On comprend bien que peu oseront franchir le pas… Donc, la majorité donne une réponse favorable à la fronde populaire tout en limitant les initiatives des élus pour concrétiser cette pseudo-largesse : c’est ce qu’on appelle communément une fumisterie !
Résultat ? Encore une fois, c’est le conducteur qui se retrouve piégé…
Le conducteur va se retrouver piégé par des changements de limitation de vitesse incessants lors de ses trajets : 30-50-70-80-90-110-130… Ce sera du pain béni pour les radars dans cet imbroglio de limitations de vitesse. Le conducteur risque de passer encore plus de temps à scruter le bord des routes et son compteur.
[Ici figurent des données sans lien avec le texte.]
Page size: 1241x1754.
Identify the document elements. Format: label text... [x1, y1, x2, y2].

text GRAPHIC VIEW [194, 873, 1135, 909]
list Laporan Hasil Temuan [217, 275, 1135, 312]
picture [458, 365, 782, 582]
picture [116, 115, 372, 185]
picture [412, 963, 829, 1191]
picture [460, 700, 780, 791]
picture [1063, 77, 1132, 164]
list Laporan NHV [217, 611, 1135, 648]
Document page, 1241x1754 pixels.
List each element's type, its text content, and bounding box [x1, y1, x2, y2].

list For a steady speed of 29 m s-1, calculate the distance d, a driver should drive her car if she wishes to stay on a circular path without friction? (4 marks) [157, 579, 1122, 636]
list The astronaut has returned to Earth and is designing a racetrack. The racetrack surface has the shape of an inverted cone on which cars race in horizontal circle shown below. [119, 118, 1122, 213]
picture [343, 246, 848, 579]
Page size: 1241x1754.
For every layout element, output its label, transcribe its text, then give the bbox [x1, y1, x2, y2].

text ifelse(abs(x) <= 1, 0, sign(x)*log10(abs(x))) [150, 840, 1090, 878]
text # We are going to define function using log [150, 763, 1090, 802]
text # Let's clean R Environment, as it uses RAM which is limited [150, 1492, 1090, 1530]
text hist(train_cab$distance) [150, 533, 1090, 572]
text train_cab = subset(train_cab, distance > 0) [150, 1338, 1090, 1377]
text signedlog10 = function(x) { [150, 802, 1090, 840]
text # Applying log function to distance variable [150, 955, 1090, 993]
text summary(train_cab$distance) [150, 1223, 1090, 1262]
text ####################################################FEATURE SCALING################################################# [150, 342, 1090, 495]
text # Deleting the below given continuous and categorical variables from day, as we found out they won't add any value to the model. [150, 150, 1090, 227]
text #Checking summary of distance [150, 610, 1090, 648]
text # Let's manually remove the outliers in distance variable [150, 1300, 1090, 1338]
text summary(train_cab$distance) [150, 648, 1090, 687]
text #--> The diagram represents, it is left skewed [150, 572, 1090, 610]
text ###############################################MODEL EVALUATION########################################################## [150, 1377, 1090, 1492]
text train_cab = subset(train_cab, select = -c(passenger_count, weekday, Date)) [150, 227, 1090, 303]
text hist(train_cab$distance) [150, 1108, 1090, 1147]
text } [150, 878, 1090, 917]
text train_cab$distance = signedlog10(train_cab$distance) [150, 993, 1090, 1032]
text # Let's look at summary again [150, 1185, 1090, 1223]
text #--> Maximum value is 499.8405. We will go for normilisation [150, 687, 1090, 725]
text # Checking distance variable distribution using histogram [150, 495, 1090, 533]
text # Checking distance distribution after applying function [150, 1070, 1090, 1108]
De quoi accroître le danger sur les routes et le stress des conducteurs…
De plus, si la vitesse de certaines routes départementales repasse à 90 km/h mais que les routes nationales restent limitées à 80 km/h, les conducteurs, via les aides à la navigation, choisiront vraisemblablement de se déporter sur le réseau départemental, plus rapide. Cela revient donc à détourner les conducteurs des routes les plus larges et les mieux aménagées : incohérent !
Le Premier ministre avait annoncé que le 80 km/h serait bientôt appliqué "avec plus de discernement au plus proche du terrain". Or, c'est exactement le contraire que lui et la majorité parlementaire sont en train de faire : les limitations de vitesse vont être, plus encore que par le passé, totalement déconnectées de la réalité de la route, donc de la sécurité routière. Pire, l’assouplissement du « 80 » risque même de ne pas être appliqué du tout…
La France compte déjà bon nombre de limitations sur ses routes (30, 50, 70, 90, 110 et 130 km/h) et hors agglomération, une zone dangereuse est déjà signalée par une baisse locale de la limitation à 70 km/h (voire 50 ou 30 si nécessaire). Si la vitesse des départementales est relevée à 90 km/h, quelle est la place du 80 ? Si ce n’est de rendre encore plus illisibles les limitations de vitesse ou de piéger les conducteurs ?
Abandonner le 80 km/h permettrait de supprimer un échelon dans l’échelle des vitesses ce qui améliorerait la compréhension des limites de vitesse. C’est pourquoi la Ligue de Défense des Conducteurs continue de mener le combat pour l’abandon pur et simple du 80 km/h. Au minimum, pour une meilleure compréhension de la signalisation, il importe de faire du 90 km/h la règle, et du 80 km/h l’exception.